## Task details
Render every line of the records below as a JSON list of strings, one string per line, skipping blank lines. Leave the pictures out of the answer.
^^^^
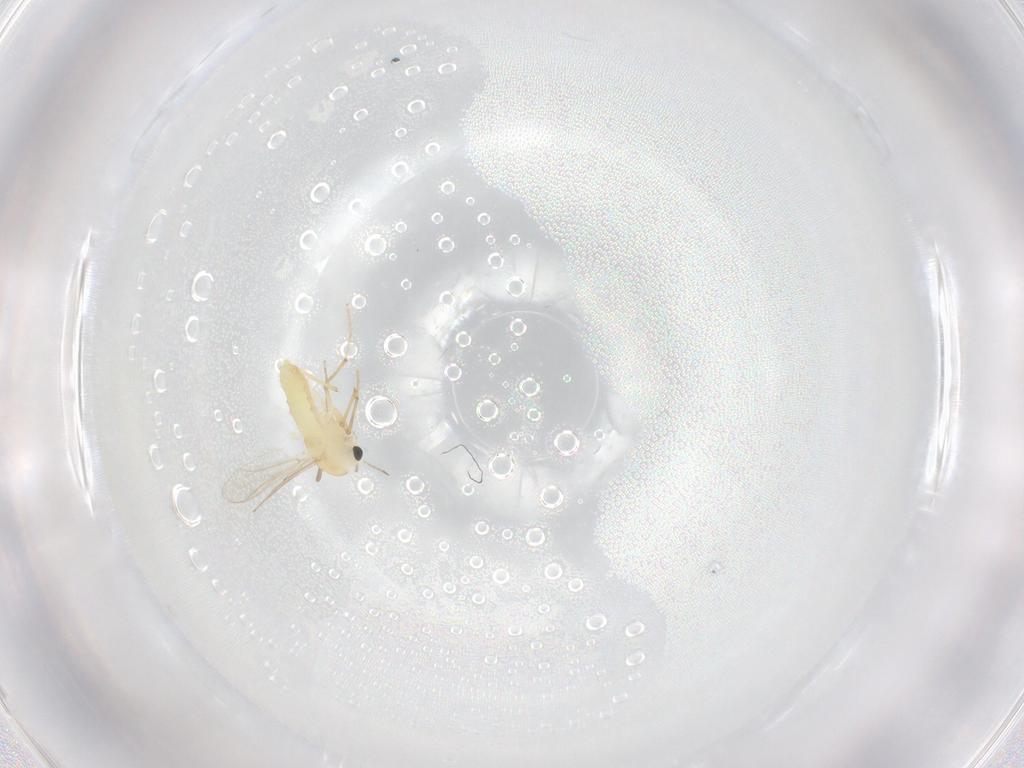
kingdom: Animalia
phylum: Arthropoda
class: Insecta
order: Diptera
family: Chironomidae
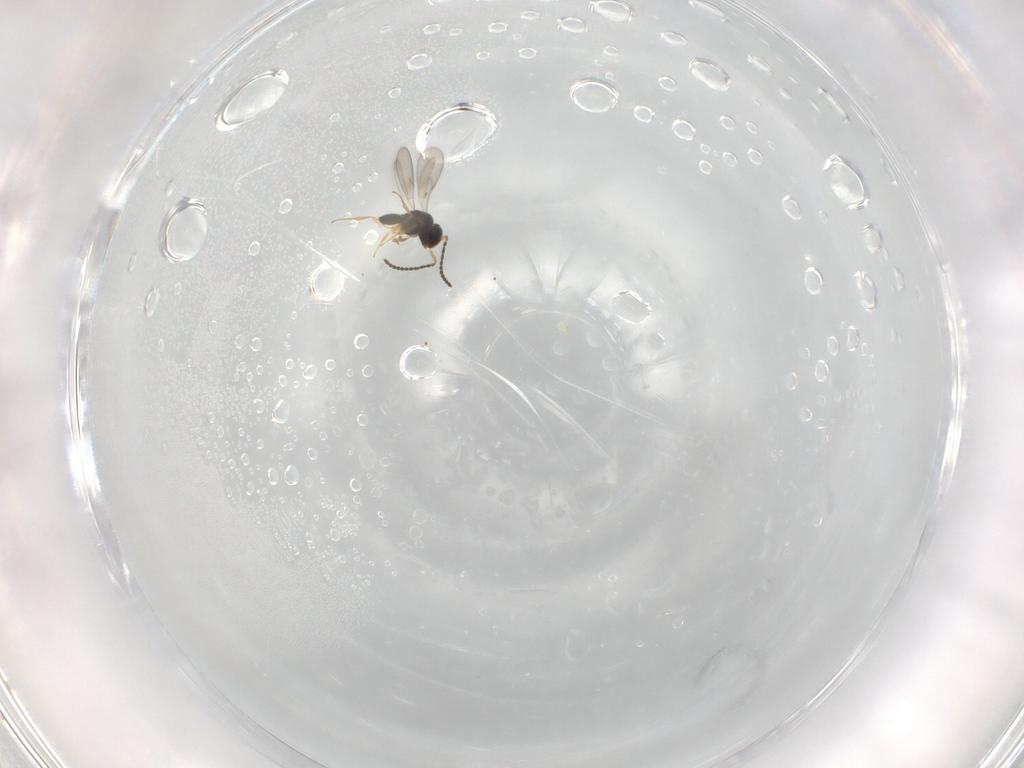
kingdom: Animalia
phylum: Arthropoda
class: Insecta
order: Hymenoptera
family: Scelionidae
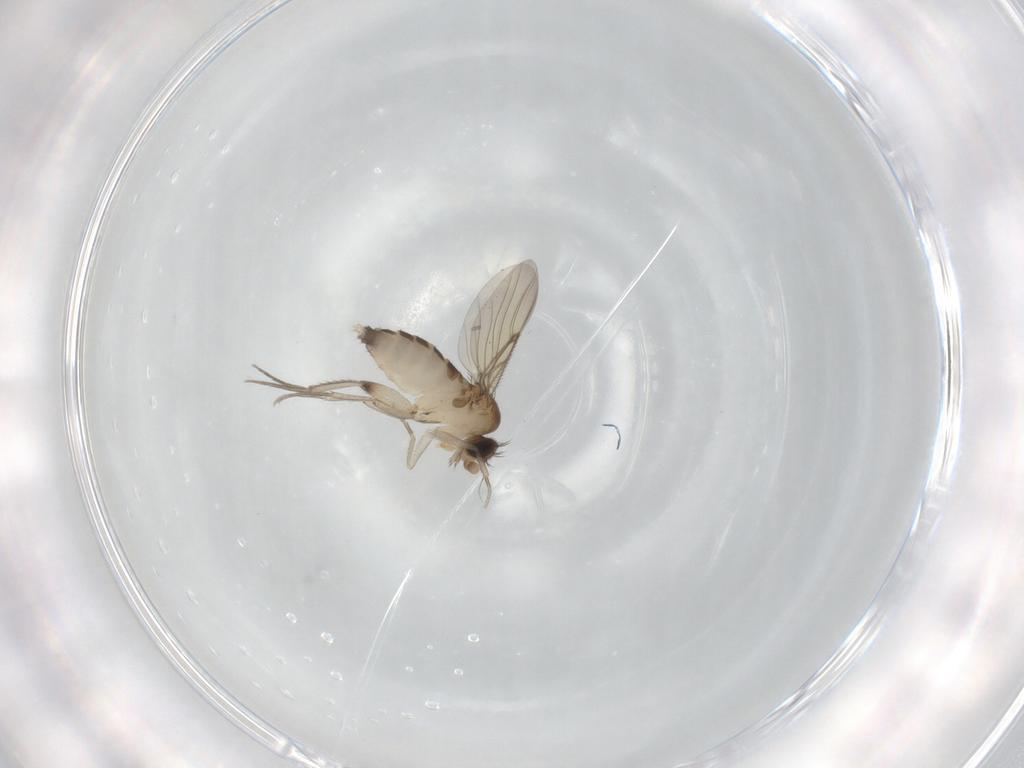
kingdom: Animalia
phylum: Arthropoda
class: Insecta
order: Diptera
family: Phoridae
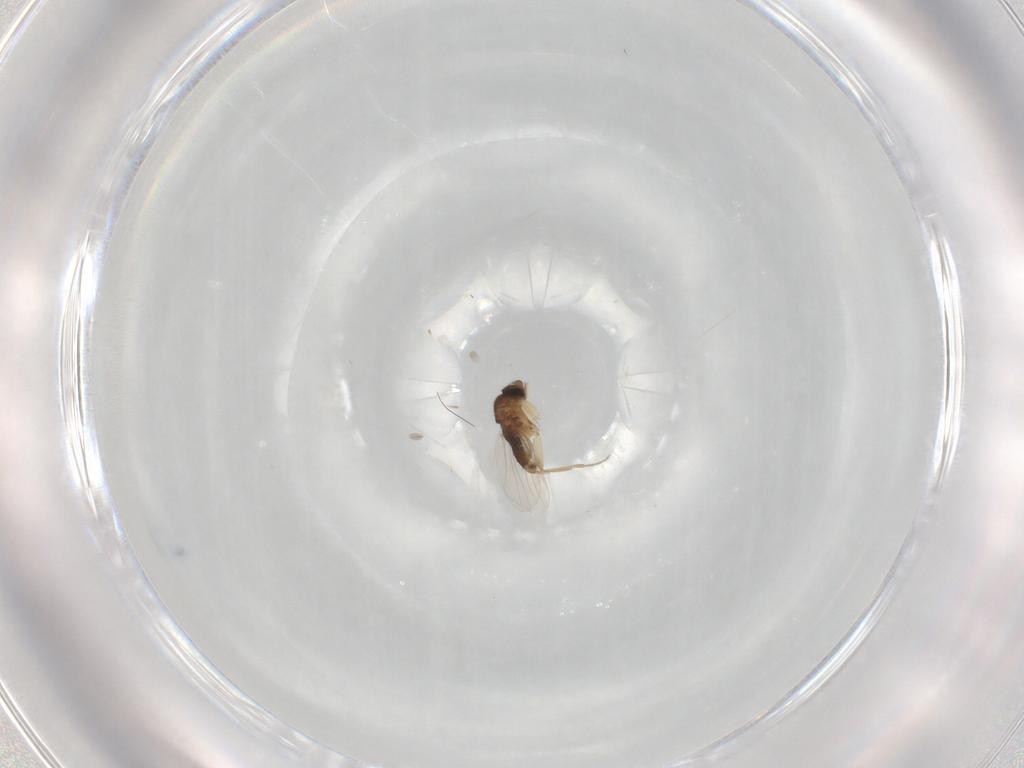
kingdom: Animalia
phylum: Arthropoda
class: Insecta
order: Diptera
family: Phoridae
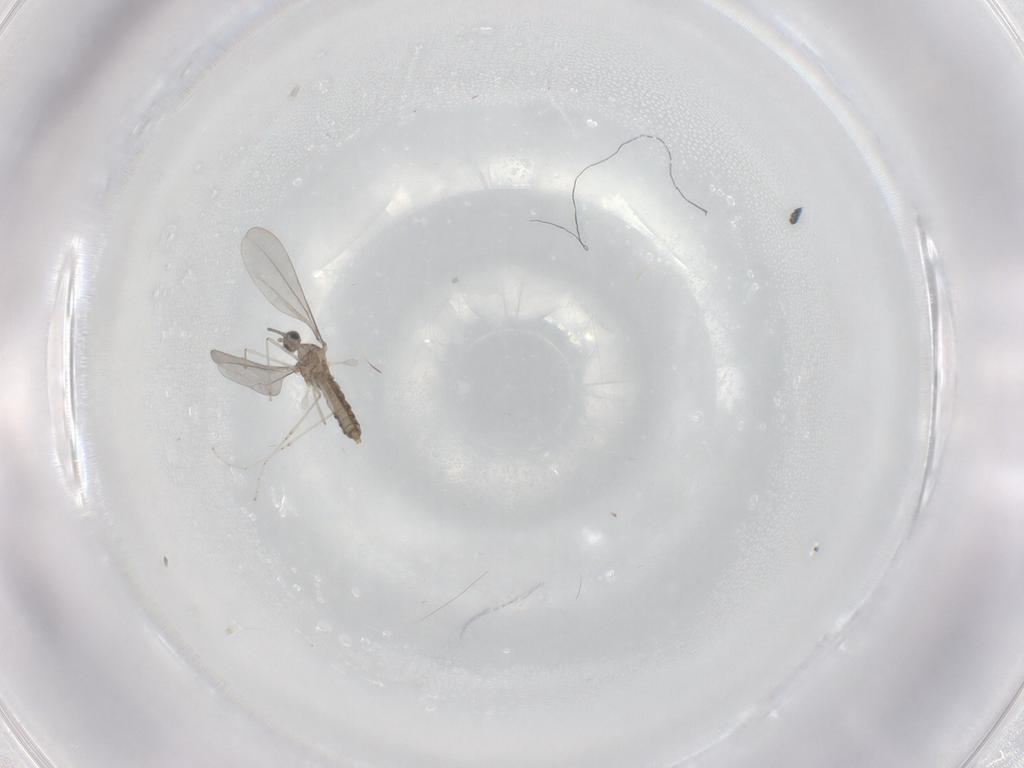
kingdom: Animalia
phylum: Arthropoda
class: Insecta
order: Diptera
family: Cecidomyiidae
^^^^
## Exercise answer
[
  "kingdom: Animalia",
  "phylum: Arthropoda",
  "class: Insecta",
  "order: Diptera",
  "family: Chironomidae",
  "kingdom: Animalia",
  "phylum: Arthropoda",
  "class: Insecta",
  "order: Hymenoptera",
  "family: Scelionidae",
  "kingdom: Animalia",
  "phylum: Arthropoda",
  "class: Insecta",
  "order: Diptera",
  "family: Phoridae",
  "kingdom: Animalia",
  "phylum: Arthropoda",
  "class: Insecta",
  "order: Diptera",
  "family: Phoridae",
  "kingdom: Animalia",
  "phylum: Arthropoda",
  "class: Insecta",
  "order: Diptera",
  "family: Cecidomyiidae"
]